#### [CONSIGNA]
Reproduce sin cambios el pasaje del fragmento de lectura que va desde "Hace poco, leí" hasta "mal a nadie.".

No me fío de los cuidados que puedan darle mis hijos. Son buenos chicos, pero tienen que atender a lo suyo y no podrán dedicar a su madre el tiempo que ella precisa. Sé que me resultarán insoportables los momentos que pueda vivir sin ella, pero será mi última muestra de amor. Porque aún la quiero y creo que ella me sigue queriendo a mí.
Es terrible que haya llegado el momento en el que hacer esta confesión de amor sea doloroso. Muchos años antes, pronunciábamos los “te quiero” con desgana, porque sabíamos que nos quedaban muchos más por delante. Hoy, es como si pronunciáramos esas palabras desde las ventanillas de dos trenes que se alejan, sabiendo que nunca más volveremos a encontrarnos. No sé si me explico. El caso es que hoy “te quiero” suena como “no te vayas, por favor”; antes era como decir “brilla el sol”.
Facebook me hace compañía
Perdonen la digresión porque yo quería hablar de Facebook, que es lo que me han pedido. Quizás ustedes relacionen esta red social con jóvenes ansiosos por compartir fotos de sus fiestas, consumidores compulsivos de fake news. Sin embargo, la invención de Zuckerberg (he buscado cómo se deletrea su nombre en Google) hace que me sienta menos solo.
Además, gracias a ella, tengo más cosas de las que hablar con mi mujer, cuando agotamos los comentarios sobre lo que vemos en la televisión que, como dije al principio, ocupa casi todas las horas de nuestros días. Ella está demasiado débil como para cacharrear con la computadora, que es como entro en internet porque en el smartphone apenas veo nada.
Hace poco, leí aquí una información en la que se decía que Facebook ha perdido millones de usuarios en EE.UU de todas las edades, menos de los mayores de 55 años. No me extraña. Gracias a esta red veo lo que hacen mis hijos a través de sus fotografías y actualizaciones. Por cierto, últimamente el mayor solo comparte imágenes en las que aparece solo, sin su mujer…
Otra cosa que me gusta es que, en esta red, puedo parecer más culto e inteligente de lo que soy en realidad, de lo que he sido nunca…y esos likes de desconocidos y desconocidas me animan un poco. Es una tontería, pero a esta edad cualquier pequeña palmadita en el hombro se agradece. Mi mujer se ríe por este postrero gesto de arrogancia pero mi ego ya no puede hacer mal a nadie.

#### [CONTENIDO DEL CONJUNTO]
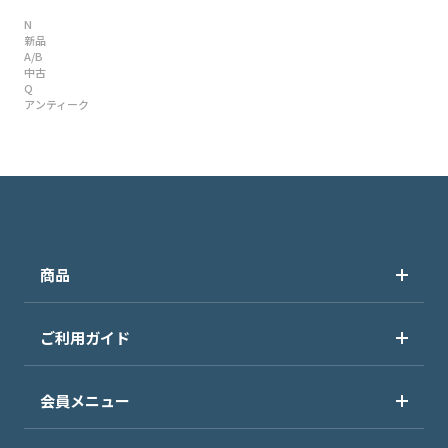
N
新品
A/B
中古
Q
アンティーク
商品
ご利用ガイド
会員メニュー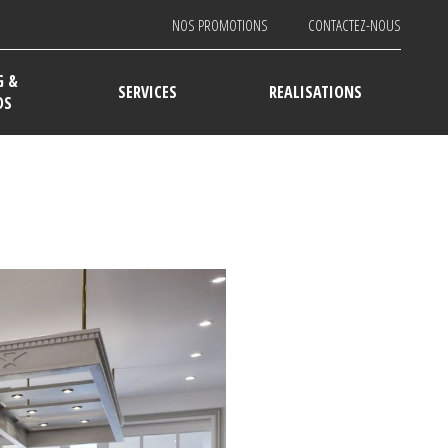
NOS PROMOTIONS
CONTACTEZ-NOUS
G &
SERVICES
REALISATIONS
DS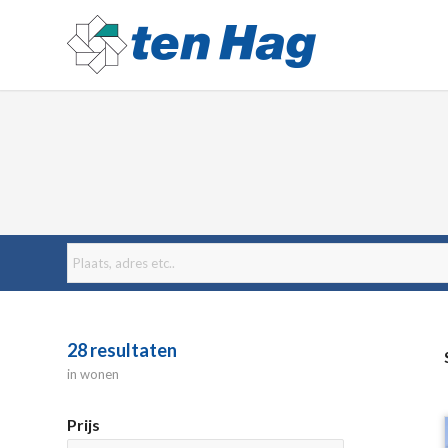
28
resultaten
in wonen
Prijs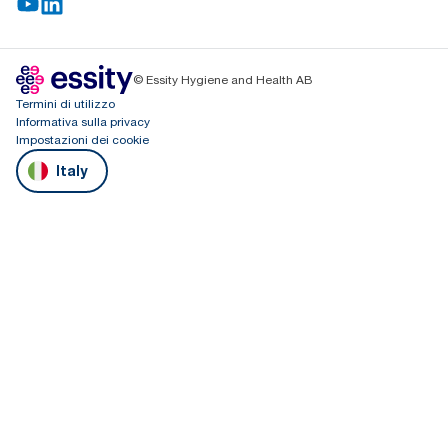
© Essity Hygiene and Health AB
Termini di utilizzo
Informativa sulla privacy
Impostazioni dei cookie
Italy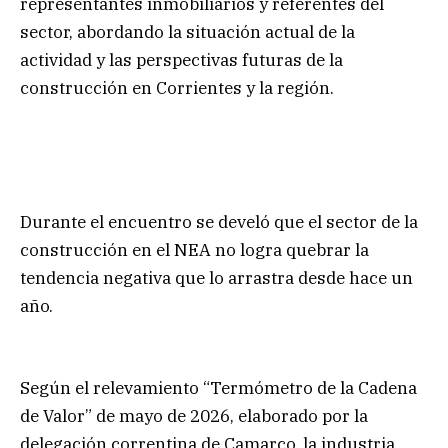
representantes inmobiliarios y referentes del
sector, abordando la situación actual de la
actividad y las perspectivas futuras de la
construcción en Corrientes y la región.
Durante el encuentro se develó que el sector de la
construcción en el NEA no logra quebrar la
tendencia negativa que lo arrastra desde hace un
año.
Según el relevamiento “Termómetro de la Cadena
de Valor” de mayo de 2026, elaborado por la
delegación correntina de Camarco, la industria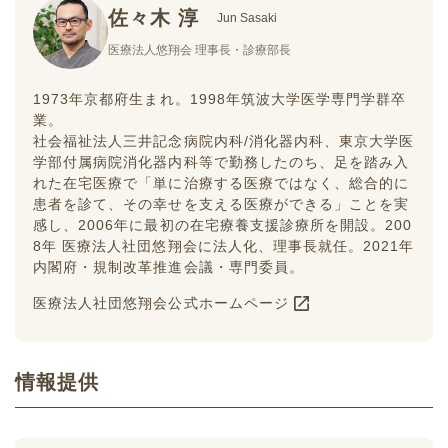
佐々木 淳
Jun Sasaki
医療法人悠翔会 理事長・診療部長
1973年京都府生まれ。1998年筑波大学医学専門学群卒
業。
社会福祉法人三井記念病院内科/消化器内科、東京大学医
学部付属病院消化器内科等で勤務したのち、足を踏み入
れた在宅医療で「単に治療する医療ではなく、総合的に
患者を診て、その幸せを支える医療ができる」ことを実
感し、2006年に最初の在宅療養支援診療所を開設。200
8年 医療法人社団悠翔会に法人化、理事長就任。2021年
内閣府・規制改革推進会議・専門委員。
医療法人社団悠翔会公式ホームページ
情報提供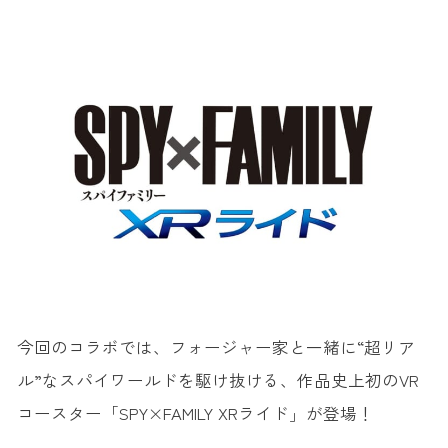
今回のコラボでは、フォージャー家と一緒に“超リア
ル”なスパイワールドを駆け抜ける、作品史上初のVR
コースター「SPY×FAMILY XRライド」が登場！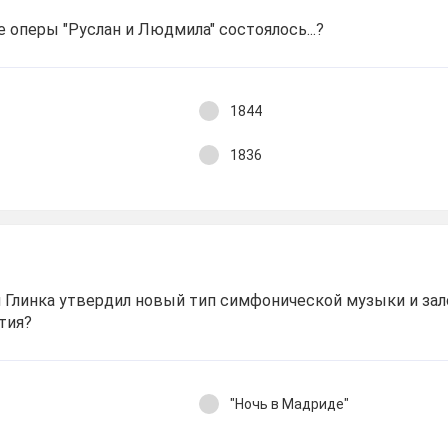
 оперы "Руслан и Людмила" состоялось...?
1844
1836
 Глинка утвердил новый тип симфонической музыки и за
тия?
"Ночь в Мадриде"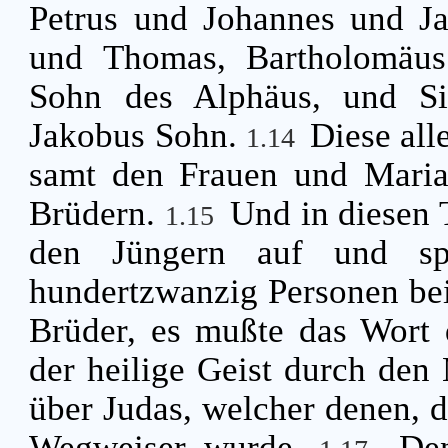
Petrus und Johannes und Ja
und Thomas, Bartholomäus
Sohn des Alphäus, und Si
Jakobus Sohn.
Diese all
1.14
samt den Frauen und Maria,
Brüdern.
Und in diesen 
1.15
den Jüngern auf und sp
hundertzwanzig Personen b
Brüder, es mußte das Wort d
der heilige Geist durch den
über Judas, welcher denen, 
Wegweiser wurde.
De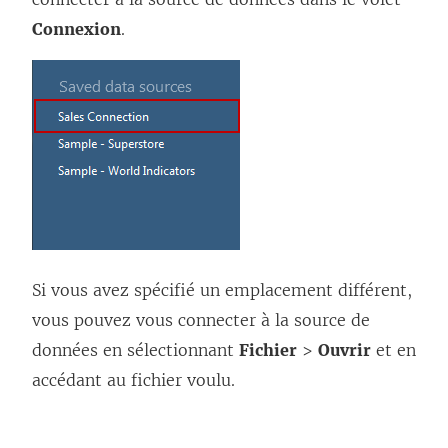
Connexion
.
Si vous avez spécifié un emplacement différent,
vous pouvez vous connecter à la source de
données en sélectionnant
Fichier
>
Ouvrir
et en
accédant au fichier voulu.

#### [SOLUCIÓN]
Hace poco, leí aquí una información en la que se decía que Facebook ha perdido millones de usuarios en EE.UU de todas las edades, menos de los mayores de 55 años. No me extraña. Gracias a esta red veo lo que hacen mis hijos a través de sus fotografías y actualizaciones. Por cierto, últimamente el mayor solo comparte imágenes en las que aparece solo, sin su mujer…
Otra cosa que me gusta es que, en esta red, puedo parecer más culto e inteligente de lo que soy en realidad, de lo que he sido nunca…y esos likes de desconocidos y desconocidas me animan un poco. Es una tontería, pero a esta edad cualquier pequeña palmadita en el hombro se agradece. Mi mujer se ríe por este postrero gesto de arrogancia pero mi ego ya no puede hacer mal a nadie.